━━━ Input data

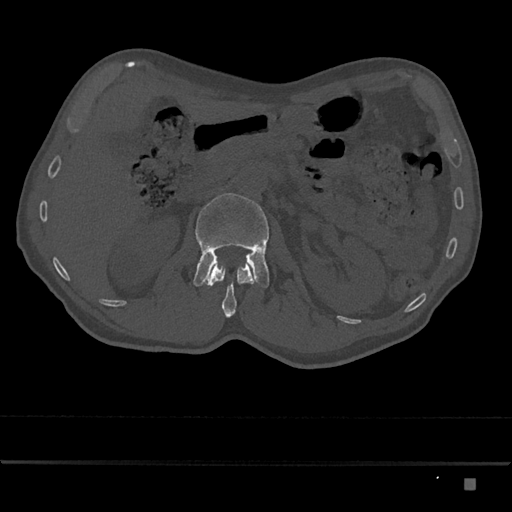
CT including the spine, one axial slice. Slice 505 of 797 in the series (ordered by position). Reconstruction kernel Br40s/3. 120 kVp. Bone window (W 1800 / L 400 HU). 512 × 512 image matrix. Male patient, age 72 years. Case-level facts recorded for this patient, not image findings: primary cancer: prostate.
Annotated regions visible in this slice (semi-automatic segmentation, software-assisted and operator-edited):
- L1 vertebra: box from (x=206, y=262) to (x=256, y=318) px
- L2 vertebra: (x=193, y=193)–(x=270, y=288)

━━━━━━

__Task directions__. The images are to be left out; every line above should be set down exactly.

__Written solution__.
CT including the spine, one axial slice. Slice 505 of 797 in the series (ordered by position). Reconstruction kernel Br40s/3. 120 kVp. Bone window (W 1800 / L 400 HU). 512 × 512 image matrix. Male patient, age 72 years. Case-level facts recorded for this patient, not image findings: primary cancer: prostate.
Annotated regions visible in this slice (semi-automatic segmentation, software-assisted and operator-edited):
- L1 vertebra: box from (x=206, y=262) to (x=256, y=318) px
- L2 vertebra: (x=193, y=193)–(x=270, y=288)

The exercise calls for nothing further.